Elif Yılmaz VE İŞTE 2 MAYIS
HABERİ PAYLAŞ

VE İŞTE 2 MAYIS

1 yılda 1886 işçinin öldüğü,

Kölelik çarkı taşerona bağlı işçi sayısının 12 yılda 4 kat arttığı...

ülkenin Saraylı Cumhurbaşkanı dün Batman’da asgari ücrete, taşerona muhtaç edildiği için “Bize sahip çık” diye kendisine seslenen işçileri, “Nankörlük etmeyin” diye azarladı.

Ardından ‘provokatör’ damgasını yapıştırdı.

Ama şaşırtmadı. Zira kendisi 1 Mayıs günü gördük ki; asgari ücretin bile ne kadar olduğunu bilmiyordu...

* * *

Bi yıl içinde Ermenek’te 18, 6 ay sonra da Soma’da 301 madencisini toprağa veren ülkenin, hâlâ koltuğunda oturan Enerji Bakanı da dün Kayseri’de

Haberin Devamı

“İki faciada benim ve bakanlığımın mahcubiyetidir” dedi.

Cümlesi suçluluktan çok mağduriyet kokuyordu.

Ama şaşırtmadı. Zira; kendisi Soma’da yüzlerce insana mezar olan madenin önünde, halka ‘iki gündür aynı gömleği giydiğini’ni söyleyebilmiş bi Bakan’dı.

* * *

Yaşarken ‘Nankör’, ölürken ‘fıtrat’ olan işçi sınıfı, geçmiş bayramınız kutlu olsun.

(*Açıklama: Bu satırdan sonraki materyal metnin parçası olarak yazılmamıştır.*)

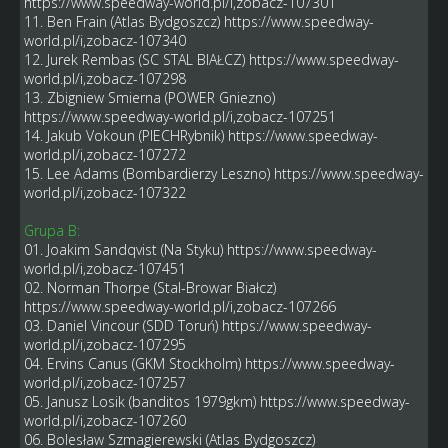
https://www.speedway-world.pl/i,zobacz-107301
11. Ben Frain (Atlas Bydgoszcz)
https://www.speedway-
world.pl/i,zobacz-107340
12. Jurek Rembas (SC STAL BIAŁCZ)
https://www.speedway-
world.pl/i,zobacz-107298
13. Zbigniew Smierna (POWER Gniezno)
https://www.speedway-world.pl/i,zobacz-107251
14. Jakub Vokoun (PIECHRybnik)
https://www.speedway-
world.pl/i,zobacz-107272
15. Lee Adams (Bombardierzy Leszno)
https://www.speedway-
world.pl/i,zobacz-107322
Grupa B:
01. Joakim Sandqvist (Na Styku)
https://www.speedway-
world.pl/i,zobacz-107451
02. Norman Thorpe (Stal-Browar Białcz)
https://www.speedway-world.pl/i,zobacz-107266
03. Daniel Vincour (SDD Toruń)
https://www.speedway-
world.pl/i,zobacz-107295
04. Ervins Canus (GKM Stockholm)
https://www.speedway-
world.pl/i,zobacz-107257
05. Janusz Losik (banditos 1979gkm)
https://www.speedway-
world.pl/i,zobacz-107260
06. Bolesław Szmagierewski (Atlas Bydgoszcz)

Mahcubiyetle ellerinizden öperim...

Valla Yuh!

Cumhurbaşkanı, Diyarbakır’da konuşurken HDP için yapılan cılız ‘Yuh’lamaya pek keyiflenip ‘Güzel’ diye övdü. Sonra cemaatten bu ‘Yuh’ları sandığa yansıtmalarını istedi. Bi kaç dakika sonra “Her partiye eşit mesafedeyim. Ama gönlüm birinde” dedi. Onun peşinden “Tarafsızlığımı yitirdiğimi iddia edip beni karşılamadı” diye Diyarbakır Belediye Başkanı’nı cemaate şikayet etti. Valla Yuh!

Dua

Ya Rab; dünyayı, milyonluk Mercedeslere binip yoksul kadına-erkeğe, çoluk çocuğa; ‘Kaynak yok’ deyip, ‘Şükür’ telkini yapan fakir vicdanlardan koru. Amin!

Yandaşa candaş uyarı

Bizim yandaş medya Türkiye’deki her sivil eylemi teröre bağlar. Hatta bu karatmayı öyle şuursuzca vazife edinmiştir ki... Hatırlarsınız; Gezi Parkı’ndaki ağaca bile mikrofon tutup, eylemciler hakkında gıybet yaptırmışlardı. Ama şu sıralar yandaşlara bi haller oldu. Amerika Baltimore’de siyah genci polisin katletmesi sonrası, hepsi ne hikmetse demokrasi havarisi kesildi.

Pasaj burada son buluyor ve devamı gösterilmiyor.